The price of steel-making raw materials such as iron ore, coal and scrap metal will continue to rise for several years, keeping pressure on manufacturers and consumers, the head of U.S. steel maker Nucor Corp. said Wednesday.
“The bull market for commodities will last for decades to come, and our customers need to get used to it,” Dan DiMicco, the company's chairman, president and chief executive officer, told a steel conference.
“Iron ore is up several hundred per cent, scrap prices are $600 (U.S.) to $700 per ton, pig iron is $900 per ton, and coal is rising several hundred per cent even as we speak,” Mr. DiMicco said.
“I believe raw materials, including scrap, will continue to see escalation in prices,” he said.
His comments, at the American Metal Market's Steel Success Strategies conference, echoed those of U.S. Steel Corp.'s chief executive officer John Surma on Tuesday.
Mr. Surma told Reuters that spiralling iron ore costs were pushing steel prices even higher and he warned that growing demand is straining miners' capacity to supply raw materials.
On Monday, China's Baosteel agreed to a 96.5 per cent price hike for iron ore from Rio Tinto PLC, and last month Brazilian ore producers won 65 per cent price increases.

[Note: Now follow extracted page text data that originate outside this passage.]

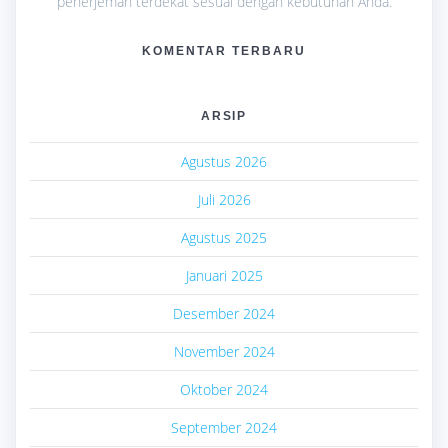
penerjemah terdekat sesuai dengan kebutuhan Anda.
KOMENTAR TERBARU
ARSIP
Agustus 2026
Juli 2026
Agustus 2025
Januari 2025
Desember 2024
November 2024
Oktober 2024
September 2024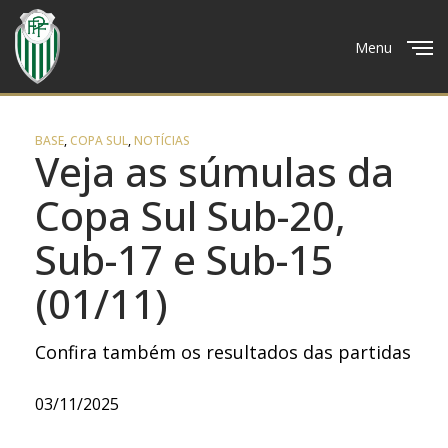
Menu
Close
BASE
,
COPA SUL
,
NOTÍCIAS
Veja as súmulas da
Copa Sul Sub-20,
Sub-17 e Sub-15
(01/11)
Confira também os resultados das partidas
03/11/2025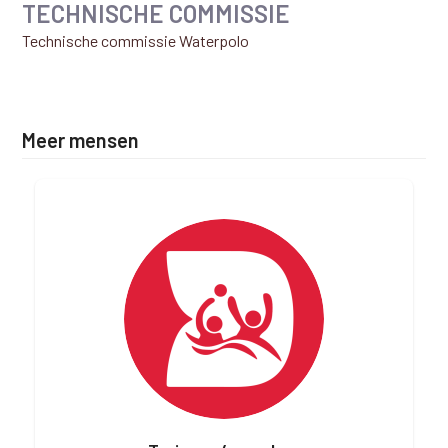
TECHNISCHE COMMISSIE
Technische commissie Waterpolo
Meer mensen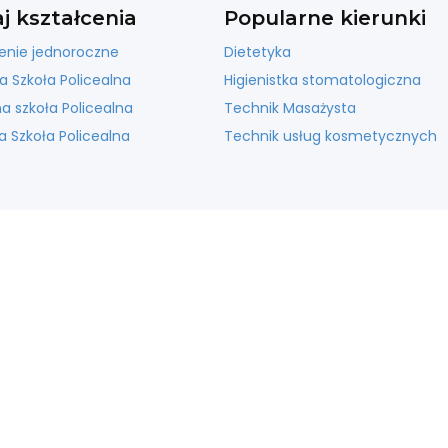
j kształcenia
Popularne kierunki
enie jednoroczne
Dietetyka
a Szkoła Policealna
Higienistka stomatologiczna
 szkoła Policealna
Technik Masażysta
 Szkoła Policealna
Technik usług kosmetycznych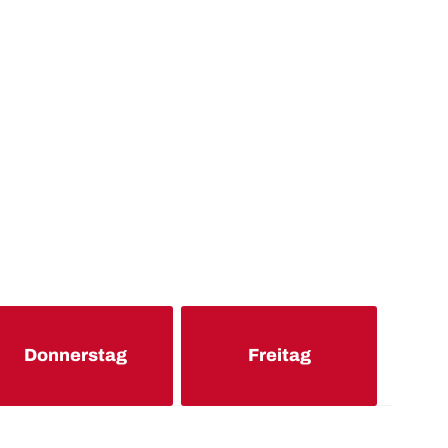
Donnerstag
Freitag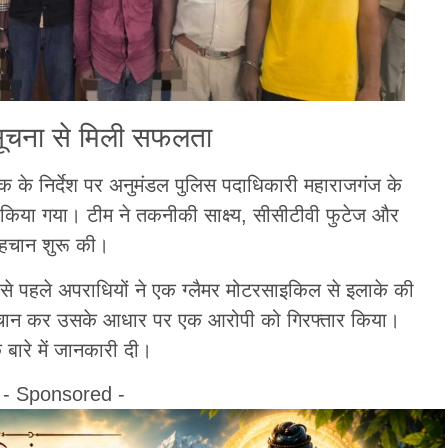
ूचना से मिली सफलता
षक के निर्देश पर अनुमंडल पुलिस पदाधिकारी महाराजगंज के
न किया गया। टीम ने तकनीकी साक्ष्य, सीसीटीवी फुटेज और
पहचान शुरू की।
से पहले अपराधियों ने एक ग्लैमर मोटरसाइकिल से इलाके की
हचान कर उसके आधार पर एक आरोपी को गिरफ्तार किया।
 बारे में जानकारी दी।
- Sponsored -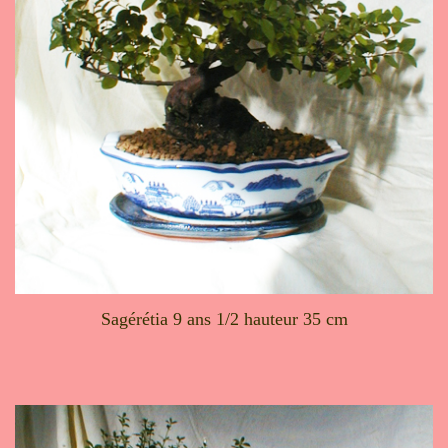
Sagérétia 9 ans 1/2 hauteur 35 cm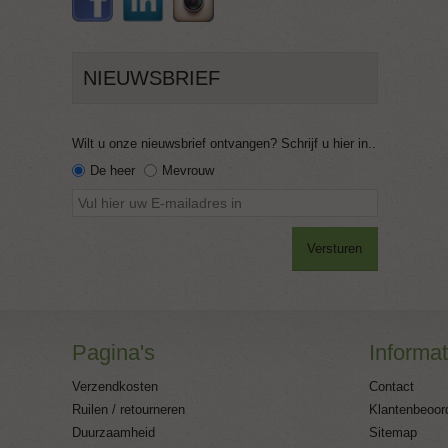
NIEUWSBRIEF
Wilt u onze nieuwsbrief ontvangen? Schrijf u hier in..
De heer
Mevrouw
Versturen
Pagina's
Informat
Verzendkosten
Contact
Ruilen / retourneren
Klantenbeoor
Duurzaamheid
Sitemap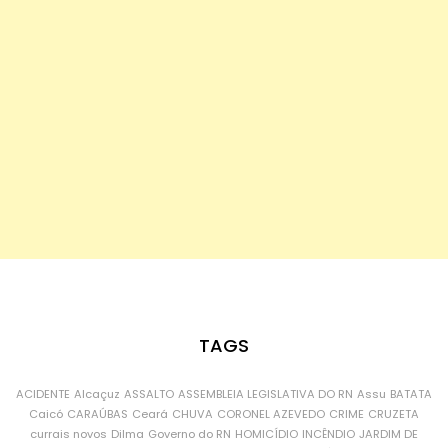
TAGS
ACIDENTE
Alcaçuz
ASSALTO
ASSEMBLEIA LEGISLATIVA DO RN
Assu
BATATA
Caicó
CARAÚBAS
Ceará
CHUVA
CORONEL AZEVEDO
CRIME
CRUZETA
currais novos
Dilma
Governo do RN
HOMICÍDIO
INCÊNDIO
JARDIM DE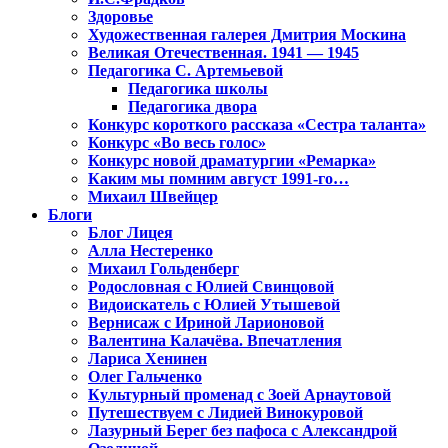
Здоровье
Художественная галерея Дмитрия Москина
Великая Отечественная. 1941 — 1945
Педагогика С. Артемьевой
Педагогика школы
Педагогика двора
Конкурс короткого рассказа «Сестра таланта»
Конкурс «Во весь голос»
Конкурс новой драматургии «Ремарка»
Каким мы помним август 1991-го…
Михаил Швейцер
Блоги
Блог Лицея
Алла Нестеренко
Михаил Гольденберг
Родословная с Юлией Свинцовой
Видоискатель с Юлией Утышевой
Вернисаж с Ириной Ларионовой
Валентина Калачёва. Впечатления
Лариса Хенинен
Олег Гальченко
Культурный променад с Зоей Арнаутовой
Путешествуем с Лидией Винокуровой
Лазурный Берег без пафоса с Александрой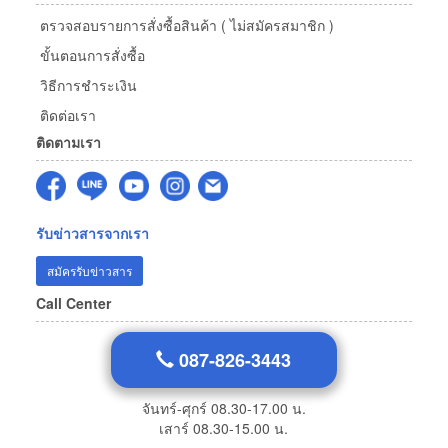
ตรวจสอบรายการสั่งซื้อสินค้า ( ไม่สมัครสมาชิก )
ขั้นตอนการสั่งซื้อ
วิธีการชำระเงิน
ติดต่อเรา
ติดตามเรา
รับข่าวสารจากเรา
สมัครรับข่าวสาร
Call Center
087-826-3443
จันทร์-ศุกร์ 08.30-17.00 น.
เสาร์ 08.30-15.00 น.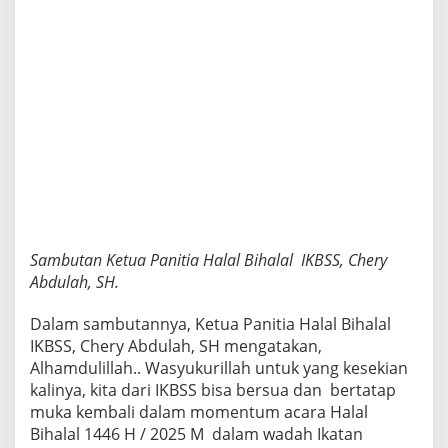
Sambutan Ketua Panitia Halal Bihalal IKBSS, Chery
Abdulah, SH.
Dalam sambutannya, Ketua Panitia Halal Bihalal
IKBSS, Chery Abdulah, SH mengatakan,
Alhamdulillah.. Wasyukurillah untuk yang kesekian
kalinya, kita dari IKBSS bisa bersua dan bertatap
muka kembali dalam momentum acara Halal
Bihalal 1446 H / 2025 M dalam wadah Ikatan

Iron ore is a key ingredient in steel making.
Steel prices have soared almost 50 per cent this year, as raw material costs continue to climb and global demand shows little sign of abating.
SOARING SCRAP
Nucor makes its steel mostly from scrap metal, which is selling for more than double what it did last year and 70 per cent more than three months ago.
Scrap is the major feedstock for electric arc furnaces operated by mini-mill steel makers like Nucor, while integrated steel producers such as U.S. Steel make their products in blast furnaces which use coking coal to melt iron ore.
Nucor has moved recently to secure supplies. The Charlotte, North Carolina-based company is the largest purchaser of ferrous scrap in North America with total scrap purchases of 22.8 million tons in 2007.
Earlier this year it paid $1.44-billion for scrap processor David J. Joseph Co. and recently acquired the assets of Galamba Metals Group, which operates 16 scrap-processing facilities in Kansas, Missouri and Arkansas, and Metal Recycling Services Inc., based in Monroe, North Carolina.
In his address, Mr. DiMicco gave an upbeat forecast for steel, citing “favourable industry dynamics” driven by global demand, especially from China, India and other emerging economies.
He compared the current climate to that of the late 1940s and early '50s, when the industry was being rebuilt after the destruction of World War II.
“But today is different in that we are building an infrastructure that didn't exist before,” he said.
“Consumption growth is rocketing to 5 to 7 per cent per year and it is being driven by a demographic of 2 to 3 billion people in a world that wants a better standard of living,” he said.